As Mike said, there are a whole host of drawbacks to a TC - less light, less IQ, loss of AF points, and AF performance, if not altogether. You are also not getting rid of the atmospheric effects by not getting physically closer. It will also be more difficult to use - requiring a step up in technique.

The Sigma C can be a little soft at 600mm and wide open. It can be better to back off to 550mm and f7.1 or even f8. If you shoot in the 1.3x in-camera crop mode as I suggested, then you will be at around ~1100mm equivalent. It is also easy to switch back to normal if you want to take a shot at the wide angle end, or have a super curious and cooperative bird.

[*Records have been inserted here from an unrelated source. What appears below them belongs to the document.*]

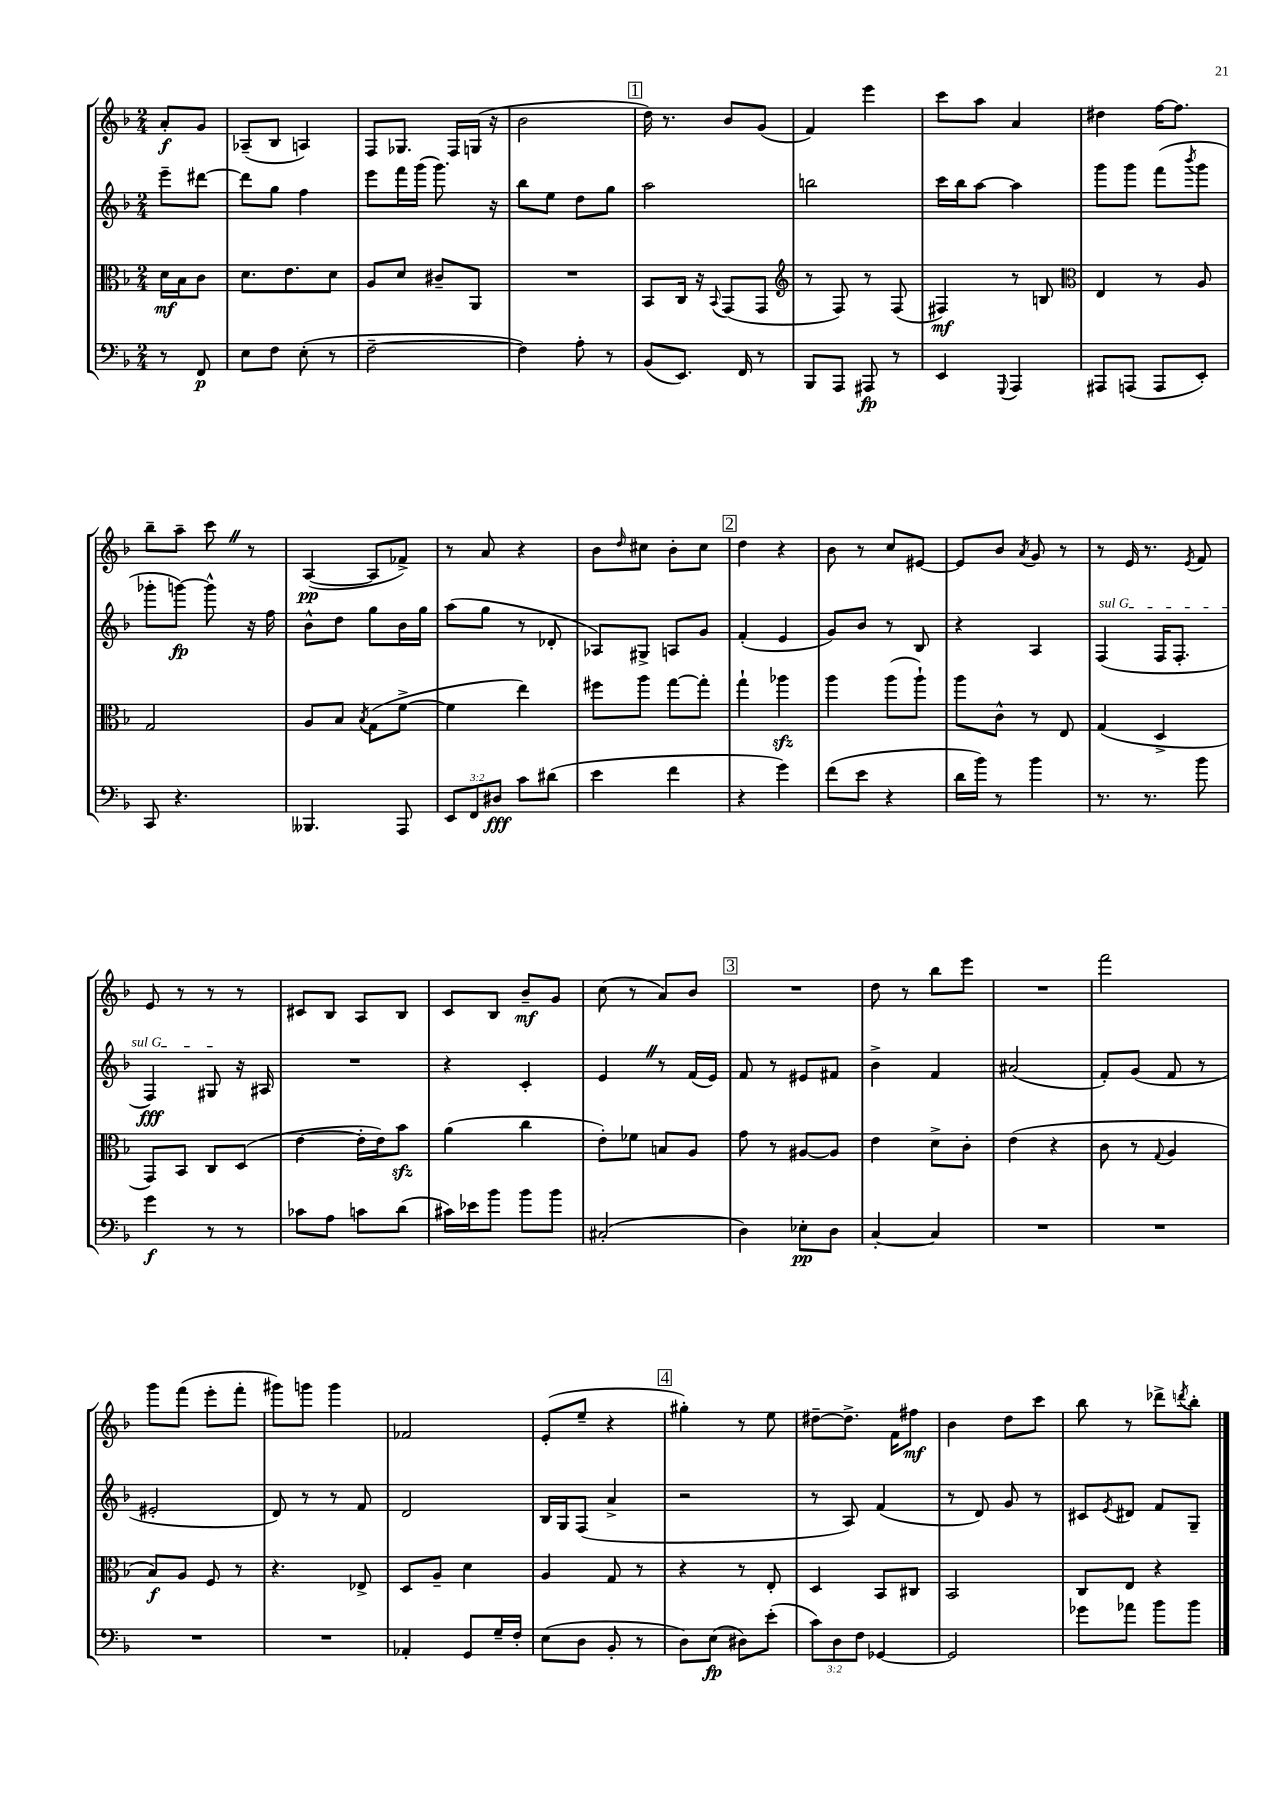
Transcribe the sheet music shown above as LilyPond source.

<<
\new StaffGroup <<
\new Staff = "s0" {
    \clef treble \key f \major \numericTimeSignature \time 2/4 \partial 4
    a'8-.\f g'8 |
    aes8--( bes8 a4) |
    f8 ges8. f16 g16( r16 |
    bes'2 |
    \mark \markup { \box "1" } d''16) r8. bes'8 g'8( |
    f'4) e'''4 |
    c'''8 a''8 a'4 |
    dis''4 f''16~ f''8. |
    bes''8-- a''8-- c'''8 \once \override BreathingSign.text = \markup { \musicglyph "scripts.caesura.straight" } \breathe r8 |
    a4~\pp( a8 fes'8->) |
    r8 a'8 r4 |
    bes'8 \grace { d''16 } cis''8 bes'8-. cis''8 |
    \mark \markup { \box "2" } d''4 r4 |
    bes'8 r8 c''8 eis'8~ |
    eis'8 bes'8 \acciaccatura { a'8 } g'8 r8 |
    r8 e'16 r8. \acciaccatura { e'8 } f'8 |
    e'8 r8 r8 r8 |
    cis'8 bes8 a8 bes8 |
    c'8 bes8 bes'8--\mf g'8 |
    c''8( r8 a'8) bes'8 |
    \mark \markup { \box "3" } R2 |
    d''8 r8 bes''8 e'''8 |
    R2 |
    f'''2 |
    g'''8 f'''8( e'''8-. f'''8-. |
    gis'''8) g'''8 g'''4 |
    fes'2 |
    e'8-.( e''8-- r4 |
    \mark \markup { \box "4" } gis''4-.) r8 e''8 |
    dis''8~-- dis''8.-> f'16 fis''8\mf |
    bes'4 d''8 c'''8 |
    bes''8 r8 des'''8-> \acciaccatura { d'''8 } bes''8-. \bar "|." |
}
\new Staff = "s1" {
    \clef treble \key f \major \numericTimeSignature \time 2/4 \partial 4
    e'''8-- dis'''8~ |
    dis'''8 g''8 f''4 |
    e'''8 f'''16 g'''16( g'''8.) r16 |
    bes''8 e''8 d''8 g''8 |
    \mark \markup { \box "1" } a''2 |
    b''2 |
    c'''16 bes''16 a''8~ a''4 |
    g'''8 g'''8 f'''8( \acciaccatura { bes'''8 } g'''8 |
    ges'''8-. g'''8~\fp) g'''8-^ r16 f''16 |
    bes'8-^ d''8 g''8 bes'16 g''16 |
    a''8( g''8 r8 des'8-. |
    aes8) gis8-> a8 g'8 |
    \mark \markup { \box "2" } f'4-.( e'4 |
    g'8) bes'8 r8 bes8 |
    r4 a4 |
    \once \override TextSpanner.bound-details.left.text = \markup { \italic "sul G" } f4\startTextSpan( f16 f8.-. |
    f4\fff) gis8\stopTextSpan r16 ais16 |
    R2 |
    r4 c'4-. |
    e'4 \once \override BreathingSign.text = \markup { \musicglyph "scripts.caesura.straight" } \breathe r8 f'16( e'16) |
    \mark \markup { \box "3" } f'8 r8 eis'8 fis'8 |
    bes'4-> f'4 |
    ais'2( |
    f'8-.) g'8( f'8 r8 |
    eis'2-. |
    d'8) r8 r8 f'8 |
    d'2 |
    bes16 g16 f8( a'4-> |
    \mark \markup { \box "4" } r2 |
    r8 a8) f'4( |
    r8 d'8) g'8 r8 |
    cis'8 \acciaccatura { e'8 } dis'8 f'8 g8-- \bar "|." |
}
\new Staff = "s2" {
    \clef alto \key f \major \numericTimeSignature \time 2/4 \partial 4
    d'16\mf bes16 c'8 |
    d'8. e'8. d'8 |
    a8 d'8 cis'8-- a,8 |
    R2 |
    \mark \markup { \box "1" } bes,8 c16 r16 \appoggiatura { bes,8 } g,8( g,8 |
    \clef treble r8 f8) r8 f8( |
    fis4\mf) r8 b8 |
    \clef alto e4 r8 a8 |
    g2 |
    a8 bes8 \acciaccatura { bes8 } g8( f'8~-> |
    f'4 e''4) |
    fis''8 a''8 g''8~ g''8-. |
    \mark \markup { \box "2" } g''4-! aes''4\sfz |
    a''4 a''8( a''8-!) |
    a''8 c'8-^ r8 e8 |
    g4( d4-> |
    g,8) bes,8 c8 d8( |
    e'4~ e'16-. e'16) bes'8\sfz |
    a'4( c''4 |
    e'8-.) fes'8 b8 a8 |
    \mark \markup { \box "3" } g'8 r8 ais8~ ais8 |
    e'4 d'8-> c'8-. |
    e'4( r4 |
    c'8 r8 \appoggiatura { g8 } a4 |
    bes8\f) a8 f8 r8 |
    r4. ees8-> |
    d8 a8-- d'4 |
    a4 g8 r8 |
    \mark \markup { \box "4" } r4 r8 e8-. |
    d4 bes,8 cis8 |
    bes,2 |
    c8 e8 r4 \bar "|." |
}
\new Staff = "s3" {
    \clef bass \key f \major \numericTimeSignature \time 2/4 \override Staff.TupletNumber.text = #tuplet-number::calc-fraction-text \partial 4
    r8 f,8\p |
    e8 f8 e8-.( r8 |
    f2~-- |
    f4) a8-. r8 |
    \mark \markup { \box "1" } bes,8( e,8.) f,16 r8 |
    bes,,8 a,,8 ais,,8\fp r8 |
    e,4 \appoggiatura { g,,8 } a,,4 |
    ais,,8 a,,8( a,,8 e,8-.) |
    c,8 r4. |
    beses,,4. a,,8 |
    \tuplet 3/2 { e,8 f,8 dis8\fff } c'8 dis'8( |
    e'4 f'4 |
    \mark \markup { \box "2" } r4 g'4) |
    f'8( e'8 r4 |
    d'16 bes'16) r8 bes'4 |
    r8. r8. bes'8 |
    g'4\f r8 r8 |
    ces'8 a8 c'8 d'8( |
    cis'16) ees'16 bes'8 bes'8 bes'8 |
    cis2-.( |
    \mark \markup { \box "3" } d4) ees8-.\pp d8 |
    c4~-. c4 |
    R2 |
    R2 |
    R2 |
    R2 |
    aes,4-. g,8 g16-- f16-. |
    e8( d8 bes,8-. r8 |
    \mark \markup { \box "4" } d8) e8\fp( dis8) e'8-.( |
    \tuplet 3/2 { c'8) d8 f8 } ges,4~ |
    ges,2 |
    ges'8 aes'8 bes'8 bes'8 \bar "|." |
}
>>
>>
\layout { \context { \Score \remove "Bar_number_engraver" } }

It also helps to talk to the birds ! o:)
Ask them if you can take their photo, and if they would like to help out by coming closer to you :)






Chosun :gh:
 
Thanks for your input, guess i still have alot to learn.!!:oops:
Hi DeeDee. I use a Nikon D500 and the Nikkor 200-500mm zoom lens. I have recently been experimenting with teleconverters and here's what I have learned: the 1.4 teleconverter gets me a decent increase in reach at the cost of one f-stop. In theory the image should be degraded slightly but on a large monitor I don't see any noticeable loss of sharpness. And modern Nikon camera bodies like yours and mine produce very good images at higher ISOs, so I wouldn't worry about using a TC unless I was in a very low light environment.

With the 1.7 teleconverter I do see noticeable softness in the detail of images, especially is they are cropped. I tried out the 2.0 teleconverter a few years ago and most of the images, even those taken in bright light/low ISO were too fuzzy for my liking.

So for me the 1.4 TC is a useful tool to carry when I know that I will be photographing birds at long ranges.

One thing to be aware of is that you are adding another bunch of glass to the equation so be sure the TC is very clean on both sides when you install it.